What is the first quality you look for in a horse?
He should look good3 when he moves. The next aspect is temperament: I look for horses that can stand the pressure. They must be able to stay calm both at home and in competition.

Should the four horses all have the same qualities?
No, in a high-performance team, each horse should bring a different dynamic. Once I have bought a horse, I decide whether it will be a leader or a wheeler.

How do you prepare them: mounted or always behind the carriage?
My wife and grooms usually ride them when I am away. The horses are ridden 3 to 4 times a week, or else I drive them.

Do you work on your own physical condition?
Not particularly, as I love sport. I love swimming, playing tennis, water-skiing… and I am still young enough not to need fitness training.

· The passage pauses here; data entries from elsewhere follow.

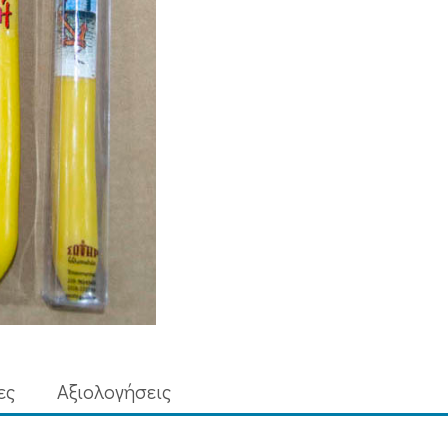
ες
Aξιολογήσεις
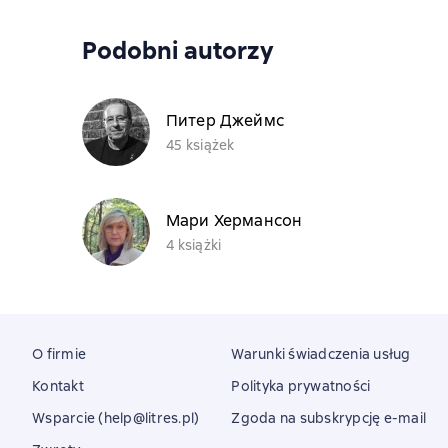
Podobni autorzy
Питер Джеймс
45 książek
Мари Хермансон
4 książki
O firmie
Warunki świadczenia usług
Kontakt
Polityka prywatności
Wsparcie (help@litres.pl)
Zgoda na subskrypcję e-mail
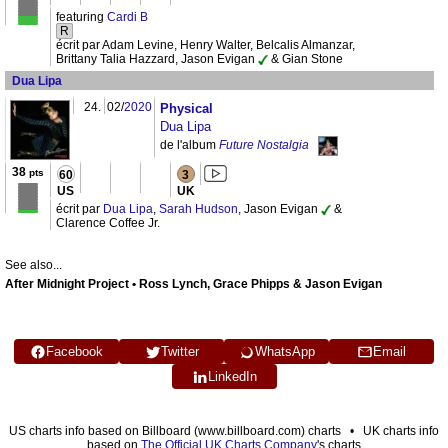
featuring
Cardi B
R
écrit par Adam Levine, Henry Walter, Belcalis Almanzar,
Brittany Talia Hazzard, Jason Evigan
& Gian Stone
Dua Lipa
24.
02/
2020
Physical
Dua Lipa
de l'album
Future Nostalgia
38
pts
60
3
US
UK
écrit par
Dua Lipa
,
Sarah Hudson
, Jason Evigan
&
Clarence Coffee Jr.
See also...
After Midnight Project • Ross Lynch, Grace Phipps & Jason Evigan
Facebook
Twitter
WhatsApp
Email
LinkedIn
US charts info based on Billboard (www.billboard.com) charts • UK charts info
based on
The Official UK Charts Company
's charts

What is the greatest feeling when you are driving four-in-hand?
When the horses help you. When they understand what you want them to do – when they tell you: "OK, we've got it, and we're even going to do it faster and quicker than you could".

Do you miss Australia?
Yes, but at this level of competition, I have no choice but to be based in Europe.

Glossary for neophytes:
1. Hat trick: a term used in all sports when an athlete achieves a triple performance (for example: 3 goals in the same football match).
2. World Championship and World Cup: the first is an outdoor competition, held every four years, consisting of three events: dressage, marathon, and obstacle cone driving. The World Cup is an indoor competition, held every year, with several qualifying rounds culminating in a final. It is based on a single obstacle cone driving event, on a course consisting of pairs of cones with balls balanced on the top that must not be knocked off.
3. Boyd is talking about the horse's paces and the elegance of his movements.
4. The leaders are the two horses at the front of the team and the wheelers are at the back, harnessed to the "shaft", or bar linking the horses to the carriage, so that they can pull it along.
5. A groom is a person who takes care of horses. In competition, two of them sit at the rear of the carriage to balance it and help negotiate the obstacles. In this role, they are known as "monkeys".
6. Boyd is Australian, but left his country 21 years ago, lured by the challenge of top-level competitions. He is based in Leicester, England and is married with two children, James and Olivia.